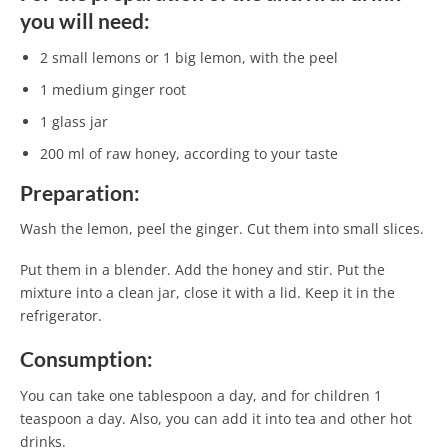
you will need:
2 small lemons or 1 big lemon, with the peel
1 medium ginger root
1 glass jar
200 ml of raw honey, according to your taste
Preparation:
Wash the lemon, peel the ginger. Cut them into small slices.
Put them in a blender. Add the honey and stir. Put the
mixture into a clean jar, close it with a lid. Keep it in the
refrigerator.
Consumption:
You can take one tablespoon a day, and for children 1
teaspoon a day. Also, you can add it into tea and other hot
drinks.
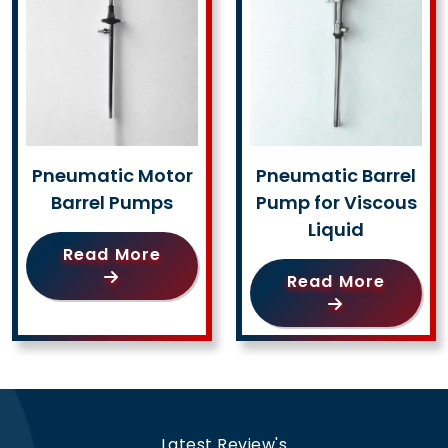
Pneumatic Motor
Pneumatic Barrel
Barrel Pumps
Pump for Viscous
Liquid
Read More
Read More
Latest Review's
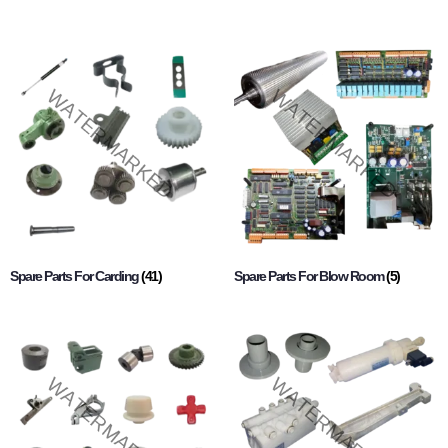
Spare Parts For Carding
(41)
Spare Parts For Blow Room
(5)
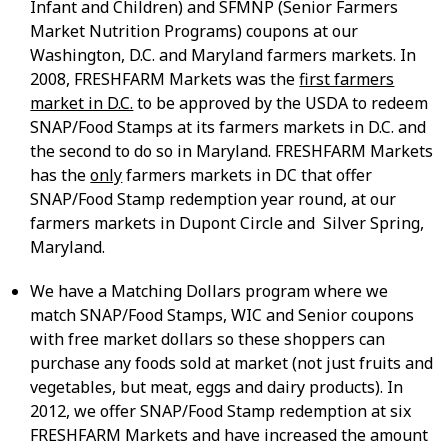
Infant and Children) and SFMNP (Senior Farmers
Market Nutrition Programs) coupons at our
Washington, D.C. and Maryland farmers markets. In
2008, FRESHFARM Markets was the
first farmers
market in D.C.
to be approved by the USDA to redeem
SNAP/Food Stamps at its farmers markets in D.C. and
the second to do so in Maryland. FRESHFARM Markets
has the
only
farmers markets in DC that offer
SNAP/Food Stamp redemption year round, at our
farmers markets in Dupont Circle and Silver Spring,
Maryland.
We have a Matching Dollars program where we
match SNAP/Food Stamps, WIC and Senior coupons
with free market dollars so these shoppers can
purchase any foods sold at market (not just fruits and
vegetables, but meat, eggs and dairy products). In
2012, we offer SNAP/Food Stamp redemption at six
FRESHFARM Markets and have increased the amount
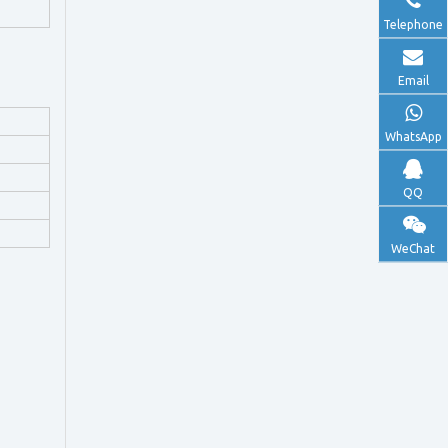
Telephone
Email
WhatsApp
QQ
WeChat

--

Copy all the data exactly as written, but skip any picture.

(Exercise result)
you will need:
2 small lemons or 1 big lemon, with the peel
1 medium ginger root
1 glass jar
200 ml of raw honey, according to your taste
Preparation:
Wash the lemon, peel the ginger. Cut them into small slices.
Put them in a blender. Add the honey and stir. Put the
mixture into a clean jar, close it with a lid. Keep it in the
refrigerator.
Consumption:
You can take one tablespoon a day, and for children 1
teaspoon a day. Also, you can add it into tea and other hot
drinks.
Pneumatic Motor
Pneumatic Barrel
Barrel Pumps
Pump for Viscous
Liquid
Read More
Read More
Latest Review's
Spare Parts For Carding
(41)
Spare Parts For Blow Room
(5)
Infant and Children) and SFMNP (Senior Farmers
Market Nutrition Programs) coupons at our
Washington, D.C. and Maryland farmers markets. In
2008, FRESHFARM Markets was the
first farmers
market in D.C.
to be approved by the USDA to redeem
SNAP/Food Stamps at its farmers markets in D.C. and
the second to do so in Maryland. FRESHFARM Markets
has the
only
farmers markets in DC that offer
SNAP/Food Stamp redemption year round, at our
farmers markets in Dupont Circle and Silver Spring,
Maryland.
We have a Matching Dollars program where we
match SNAP/Food Stamps, WIC and Senior coupons
with free market dollars so these shoppers can
purchase any foods sold at market (not just fruits and
vegetables, but meat, eggs and dairy products). In
2012, we offer SNAP/Food Stamp redemption at six
FRESHFARM Markets and have increased the amount
Telephone
Email
WhatsApp
QQ
WeChat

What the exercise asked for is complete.